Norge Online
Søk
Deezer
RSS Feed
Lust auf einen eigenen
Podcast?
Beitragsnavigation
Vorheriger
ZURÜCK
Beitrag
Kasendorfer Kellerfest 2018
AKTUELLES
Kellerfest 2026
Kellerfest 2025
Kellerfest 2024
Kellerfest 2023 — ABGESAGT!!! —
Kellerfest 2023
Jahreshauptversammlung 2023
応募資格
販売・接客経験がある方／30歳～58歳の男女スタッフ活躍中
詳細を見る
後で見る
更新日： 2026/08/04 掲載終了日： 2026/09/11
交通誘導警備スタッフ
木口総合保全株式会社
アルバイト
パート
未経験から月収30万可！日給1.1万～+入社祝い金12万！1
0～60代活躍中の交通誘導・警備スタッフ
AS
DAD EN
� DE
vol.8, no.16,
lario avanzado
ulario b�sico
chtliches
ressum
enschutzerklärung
+---+
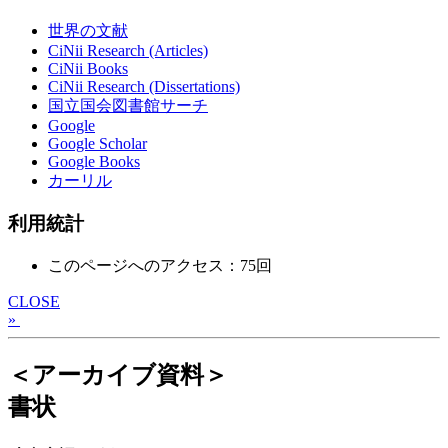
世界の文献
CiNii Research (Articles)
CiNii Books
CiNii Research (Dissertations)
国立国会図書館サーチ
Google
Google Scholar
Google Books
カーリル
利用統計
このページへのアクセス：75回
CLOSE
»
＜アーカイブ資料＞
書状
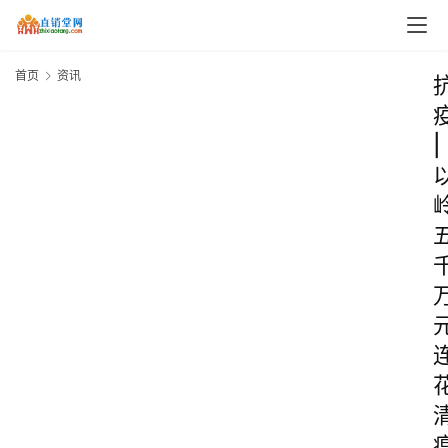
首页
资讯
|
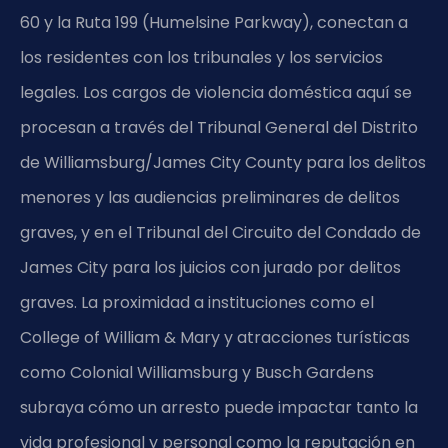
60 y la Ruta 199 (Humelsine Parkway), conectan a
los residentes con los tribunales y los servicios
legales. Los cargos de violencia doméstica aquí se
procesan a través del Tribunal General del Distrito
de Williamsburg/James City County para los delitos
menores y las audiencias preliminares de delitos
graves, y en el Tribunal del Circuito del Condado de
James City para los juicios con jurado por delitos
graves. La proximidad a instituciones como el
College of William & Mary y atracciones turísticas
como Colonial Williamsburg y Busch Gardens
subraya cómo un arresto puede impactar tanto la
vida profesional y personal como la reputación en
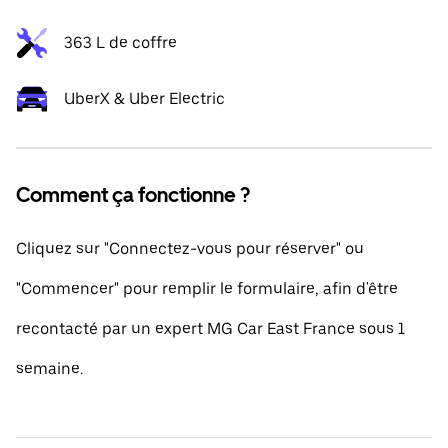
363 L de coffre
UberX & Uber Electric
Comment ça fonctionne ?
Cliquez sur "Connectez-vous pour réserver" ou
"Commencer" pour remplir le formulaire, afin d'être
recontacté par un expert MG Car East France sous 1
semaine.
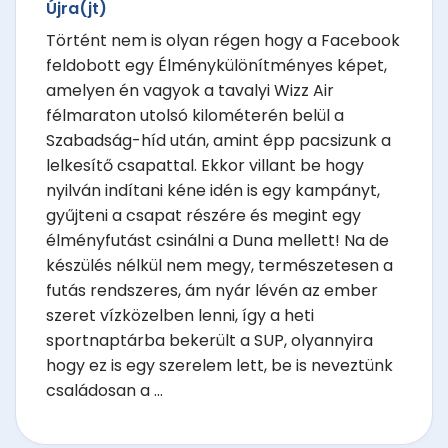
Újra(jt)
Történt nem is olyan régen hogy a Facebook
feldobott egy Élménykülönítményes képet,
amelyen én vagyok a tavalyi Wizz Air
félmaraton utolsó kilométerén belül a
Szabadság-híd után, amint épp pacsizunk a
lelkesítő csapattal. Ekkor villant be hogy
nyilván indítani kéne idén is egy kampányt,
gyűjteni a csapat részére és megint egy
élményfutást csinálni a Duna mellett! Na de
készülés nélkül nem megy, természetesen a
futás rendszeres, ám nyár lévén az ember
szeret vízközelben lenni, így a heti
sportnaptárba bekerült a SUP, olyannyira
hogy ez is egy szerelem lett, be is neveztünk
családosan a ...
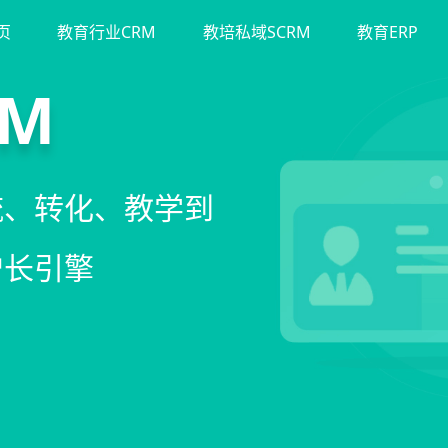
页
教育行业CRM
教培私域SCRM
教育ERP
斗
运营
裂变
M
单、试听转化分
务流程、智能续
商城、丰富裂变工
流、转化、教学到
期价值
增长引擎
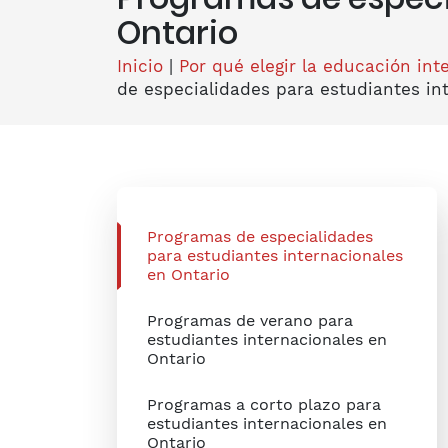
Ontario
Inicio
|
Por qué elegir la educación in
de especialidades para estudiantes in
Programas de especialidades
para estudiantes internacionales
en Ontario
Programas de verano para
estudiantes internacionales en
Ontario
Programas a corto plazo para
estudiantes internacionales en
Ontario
+---+
Reproduce the stretch of the records from the line containing "Norge Online" through the line containing "enschutzerklärung", word for word and including both of those lines.

Norge Online
Søk
Deezer
RSS Feed
Lust auf einen eigenen
Podcast?
Beitragsnavigation
Vorheriger
ZURÜCK
Beitrag
Kasendorfer Kellerfest 2018
AKTUELLES
Kellerfest 2026
Kellerfest 2025
Kellerfest 2024
Kellerfest 2023 — ABGESAGT!!! —
Kellerfest 2023
Jahreshauptversammlung 2023
応募資格
販売・接客経験がある方／30歳～58歳の男女スタッフ活躍中
詳細を見る
後で見る
更新日： 2026/08/04 掲載終了日： 2026/09/11
交通誘導警備スタッフ
木口総合保全株式会社
アルバイト
パート
未経験から月収30万可！日給1.1万～+入社祝い金12万！1
0～60代活躍中の交通誘導・警備スタッフ
AS
DAD EN
� DE
vol.8, no.16,
lario avanzado
ulario b�sico
chtliches
ressum
enschutzerklärung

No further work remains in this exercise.